PROBLEM TO WORK ON ::
Each record must be copied in full and unchanged; any image it holds is excluded.

DATASET RECORDS ::
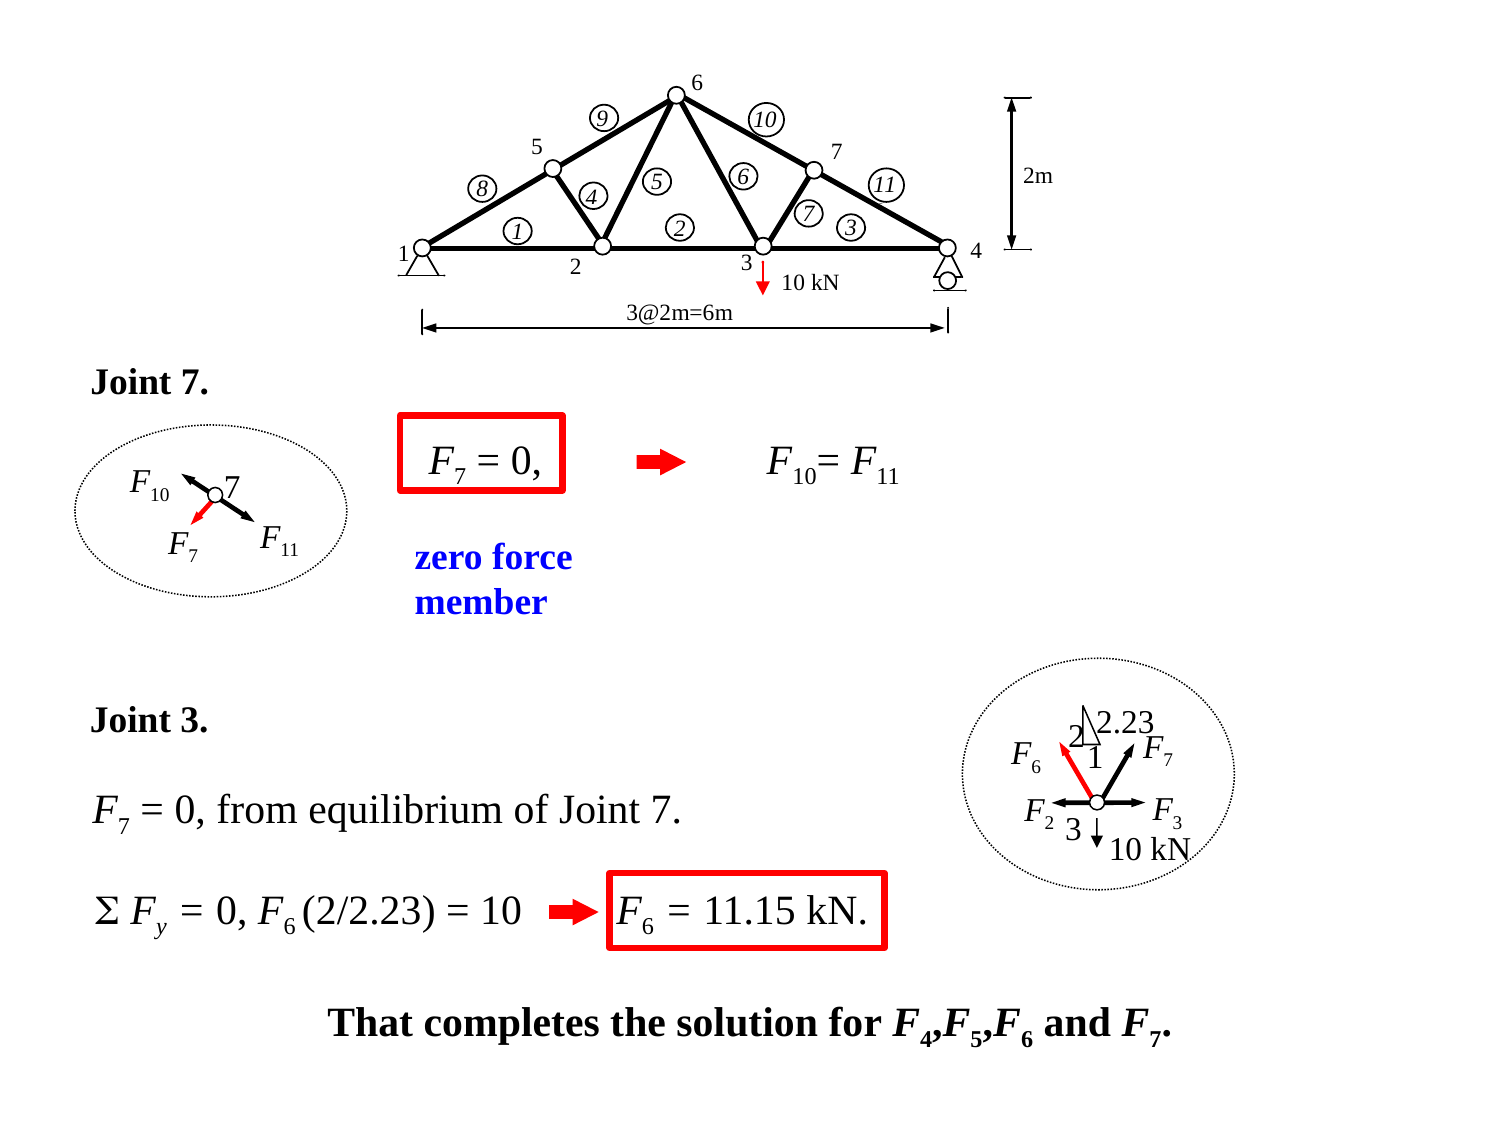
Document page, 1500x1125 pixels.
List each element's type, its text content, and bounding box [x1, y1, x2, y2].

text_box Joint 7. [75, 349, 225, 410]
text_box F7 [1222, 717, 1243, 768]
text_box zero force member [399, 524, 613, 630]
text_box 2.23 [1196, 692, 1222, 724]
text_box F7 [153, 513, 254, 564]
text_box [962, 658, 1235, 890]
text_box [183, 22, 1203, 375]
text_box F3 [1218, 819, 1225, 830]
text_box [181, 473, 208, 492]
text_box [549, 899, 597, 925]
text_box F10= F11 [741, 425, 915, 497]
text_box That completes the solution for F4,F5,F6 and F7. [312, 987, 1200, 1060]
text_box 10 kN [1183, 819, 1249, 866]
text_box [398, 413, 564, 492]
text_box [207, 487, 223, 503]
text_box F7 = 0, from equilibrium of Joint 7. [77, 774, 698, 847]
text_box F6 = 11.15 kN. [601, 875, 607, 947]
text_box [607, 871, 887, 950]
text_box  Fy = 0, F6 (2/2.23) = 10 [80, 875, 538, 947]
text_box [74, 424, 347, 597]
text_box F7 = 0, [413, 492, 558, 497]
text_box Joint 3. [75, 687, 238, 748]
text_box F11 [245, 507, 363, 558]
text_box [637, 449, 685, 475]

ANSWER BELOW ::
Document page, 1500x1125 pixels.
List each element's type, its text content, and bounding box [x1, y1, x2, y2].

text_box Joint 7. [75, 349, 225, 410]
text_box F7 [1222, 717, 1243, 768]
text_box zero force member [399, 524, 613, 630]
text_box 2.23 [1196, 692, 1222, 724]
text_box F7 [153, 513, 254, 564]
text_box [962, 658, 1235, 890]
text_box [183, 22, 1203, 375]
text_box F3 [1218, 819, 1225, 830]
text_box [181, 473, 208, 492]
text_box [549, 899, 597, 925]
text_box F10= F11 [741, 425, 915, 497]
text_box That completes the solution for F4,F5,F6 and F7. [312, 987, 1200, 1060]
text_box 10 kN [1183, 819, 1249, 866]
text_box [398, 413, 564, 492]
text_box [207, 487, 223, 503]
text_box F7 = 0, from equilibrium of Joint 7. [77, 774, 698, 847]
text_box F6 = 11.15 kN. [601, 875, 607, 947]
text_box [607, 871, 887, 950]
text_box  Fy = 0, F6 (2/2.23) = 10 [80, 875, 538, 947]
text_box [74, 424, 347, 597]
text_box F7 = 0, [413, 492, 558, 497]
text_box Joint 3. [75, 687, 238, 748]
text_box F11 [245, 507, 363, 558]
text_box [637, 449, 685, 475]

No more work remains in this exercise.